Die Stromerzeugung in der Schweiz fußt derzeit zu 36 Prozent auf Kernkraft, zu 58 Prozent auf Wasserkraft und zu 6 Prozent auf anderen erneuerbaren Quellen (z. B. Wind, Biomasse, Solarenergie). Im Bereich der Stromerzeugung durch Wasserkraft ist eines der größten Unternehmen der Schweiz im Kanton Bern zu Haus: die im Jahr 1925 gegründete Kraftwerke Oberhasli AG. In den zehn Kraftwerken des Unternehmens wird mit durchschnittlich 2350 Gigawattstunden pro Jahr genug Strom für rund 1,2 Millionen Menschen produziert. Bei einem Vor-Ort-Termin in den Kraftwerken Handeck 1 bis 3 konnten sich die Abgeordneten des Sächsischen Landtags einen Eindruck von den Bemühungen um den Ausbau der erneuerbaren Energien verschaffen.

Integration von Ausländern als Chance

Als Gesprächspartner für das Thema „Integration von Ausländern: Chancen – Risiken – Herausforderungen“ stand den sächsischen Abgeordneten mit Herrn Manuel Haas der Leiter der zuständige Abteilung der Gesundheits- und Fürsorgedirektion des Kantons Bern zur Verfügung. Er beschrieb anschaulich die Bemühungen des Kantons um die Integration der jährlich ca. 140 000 Zuwanderer nach dem Grundsatz von Fördern und Fordern. Gute Erfahrungen habe der Kanton dabei mit dem sogenannten „Berner Modell“ gemacht. Dabei erfolgt die Betreuung der Zuwanderer grundsätzlich durch die zuständige Gemeinde in Form einer Erstinformation. Bei Bedarf folgt darauf eine vertiefte Beratung durch eine zentrale „Ansprechstelle Integration“. Sollte auch dies nicht ausreichend sein, steht als verbindlichste Maßnahme zur Integration eine zwischen dem Einwanderer und der Migrationsbehörde des Kantons abgeschlossene Integrationsvereinbarung mit genau definierten Rechten und Pflichten parat.

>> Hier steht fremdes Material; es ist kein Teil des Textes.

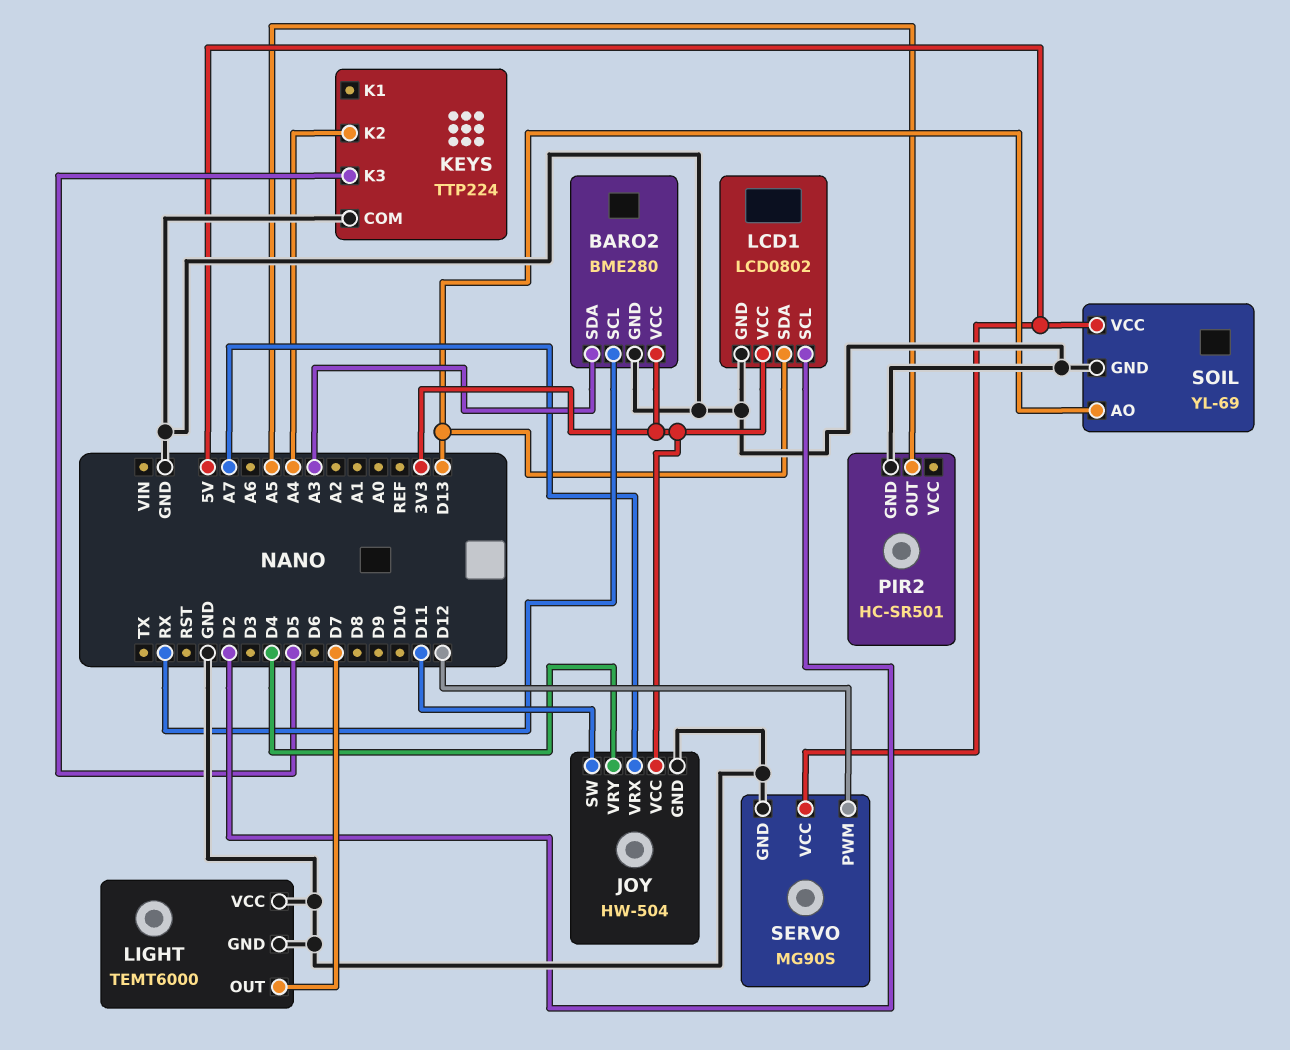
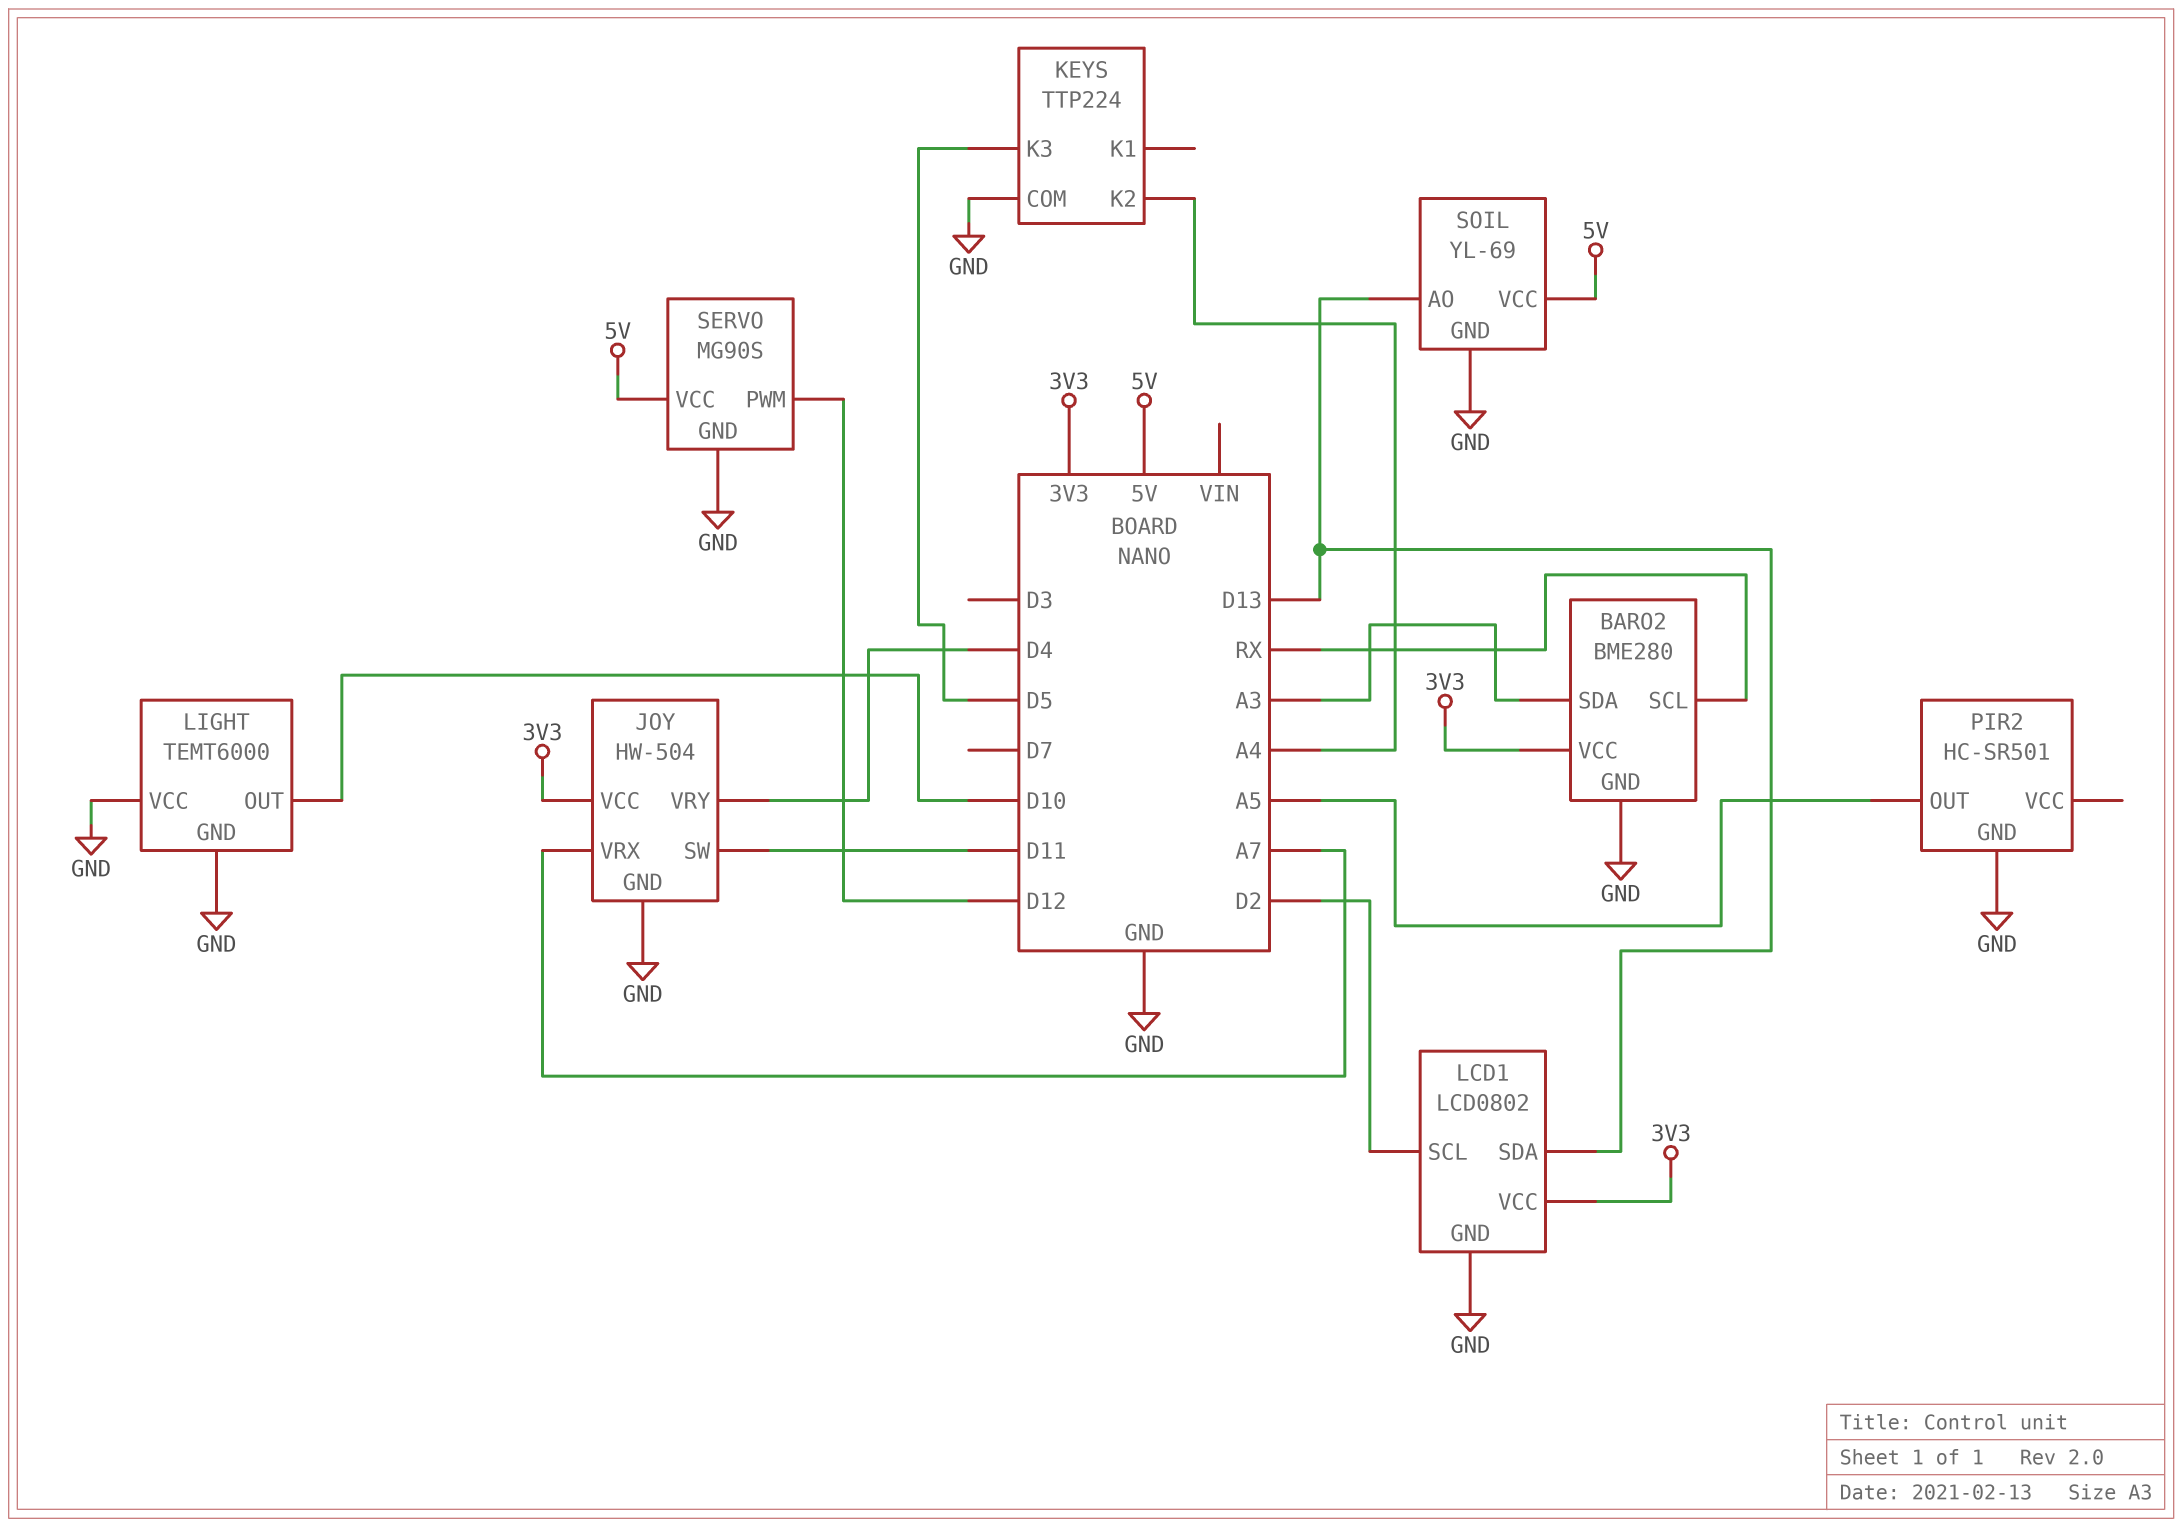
LIGHT pin OUT: D7 -> D10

Die Schweiz und die EU – derzeit ein kompliziertes Verhältnis

Die Gespräche der Abgeordneten zum Thema „Europäische Union“ waren von der momentan schwierigen Situation zwischen der EU und dem Nicht-EU-Mitglied Schweiz geprägt. Der Volksinitiative „Gegen Masseneinwanderung“ war es 2014 gelungen, einen Artikel zur „Steuerung der Zuwanderung“ in die Verfassung einzufügen. Dieser Passus ist jedoch nicht mit dem bilateralen Freizügigkeitsabkommen zwischen der Schweiz und der EU vereinbar. Da auch alle anderen bilateralen Verträge untrennbar mit diesem Abkommen verknüpft sind, würde eine Kündigung des Freizügigkeitsabkommens das Gesamtpaket der Beziehungen zwischen der EU mit der Schweiz zur Disposition stellen. Die derzeit dazu zwischen der EU und der Eidgenossenschaft laufenden Gespräche werden auch dadurch erschwert, dass die EU mit Blick auf die Austrittsverhandlungen mit Großbritannien keinen Präzedenzfall schaffen will.

Neben den intensiven fachpolitischen Gesprächen zwischen den Abgeordneten des Grossen Rates des Kantons Bern und des Sächsischen Landtags standen auch Besuche der Firma Rychinger AG, einem weltweit führenden Hersteller von Verpackungsmaschinen, der Geigenbauschule in Brienz und ein Gedankenaustausch mit dem Geschäftsführer des größten Tourismusunternehmens des Kantons, der Jungfraubahn Holding AG, auf dem Programm.